The microanalysis of light elements using transmitted energy loss electrons.

The use of transmitted energy loss electrons is shown to hold considerable promise for the elemental analysis of light elements. In this technique, those electrons which have lost energy in exciting characteristic inner shell atomic levels are detected rather than X-rays resulting from the decay of the excited levels. The advantages of this technique are (1) a large fraction (0.1-1) of the information-carrying energy loss electrons can be detected, and (2) for each excited level, one energy loss electron is produced independent of the fluorescent yield. Thus the technique potentially offers higher sensitivity than X-ray analysis.

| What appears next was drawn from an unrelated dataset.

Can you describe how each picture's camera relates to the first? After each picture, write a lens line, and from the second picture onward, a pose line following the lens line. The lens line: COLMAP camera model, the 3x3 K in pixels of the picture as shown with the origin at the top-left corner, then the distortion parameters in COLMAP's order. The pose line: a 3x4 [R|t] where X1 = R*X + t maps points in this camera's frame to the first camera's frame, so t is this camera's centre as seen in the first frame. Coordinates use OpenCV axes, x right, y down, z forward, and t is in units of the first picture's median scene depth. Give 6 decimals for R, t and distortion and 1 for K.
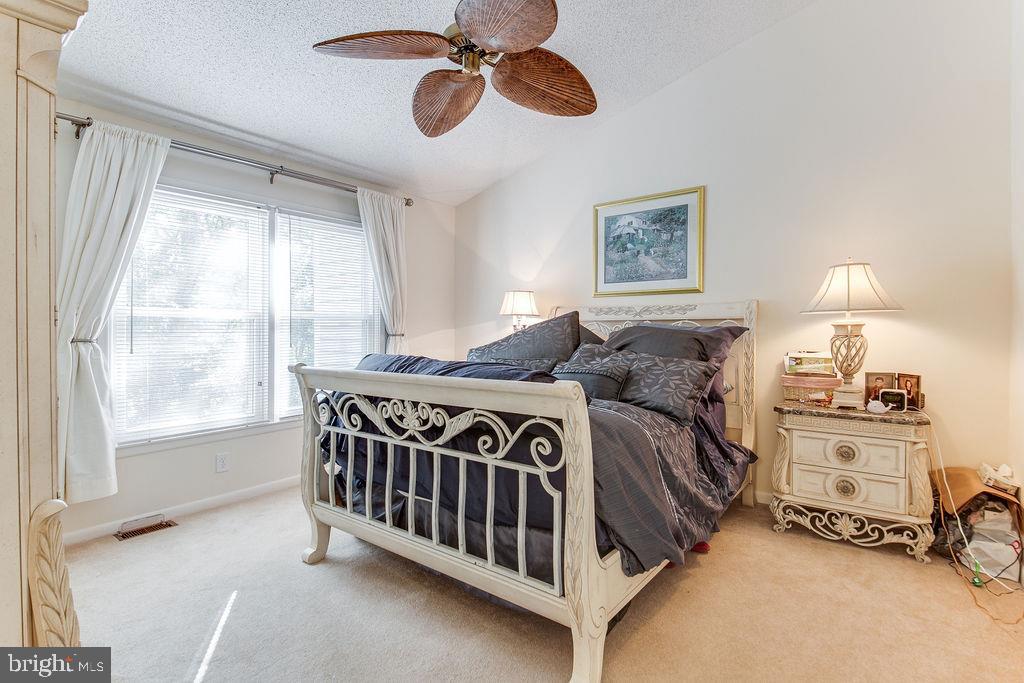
lens RADIAL K [[492.0, 0, 507.3], [0, 492.0, 328.2], [0, 0, 1]] dist [0.017323, -0.030753]
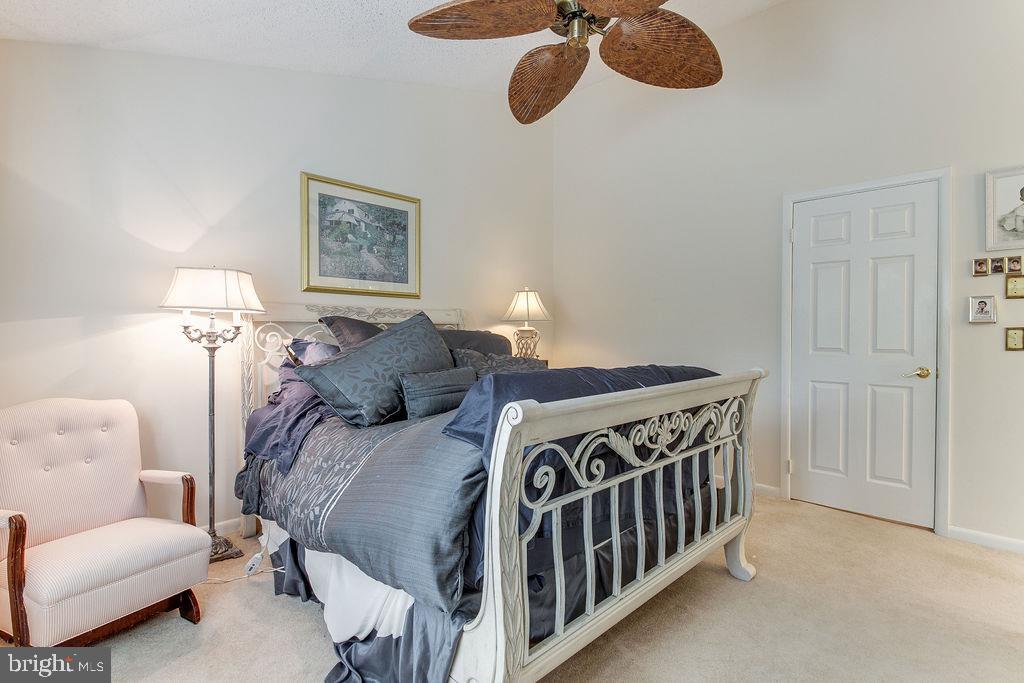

We have begun a program to evaluate this technique both theoretically and experimentally for electron probe devices. First, we have developed the necessary theoretical framework to make predictions concerning relevant quantities of elemental analysis such as the minimum detectable mass (MDM) and mimimum detectable mass fraction (MMF). The results of these calculations for thin specimens indicate a potential reduction in the MDM by up to three orders of magnitude and in the MMF by up to 500 through the use of transmitted energy loss electrons rather than X-rays; the advantages over X-ray detection being greater for lower atomic number. Second, we have begun experimental measurements to verify our predictions. These experiments were performed in a field emission scanning microscope with known limitations in collection efficiency, but the results indicate the validity of the basic assumptions and also aid in the design of an instrument which can fully exploit this technique. The experimental results obtained indicate the ease of detection of characteristic K-shell energy levels in elements as light as lithium and indicate the mass detectability of less than 10(-18)g.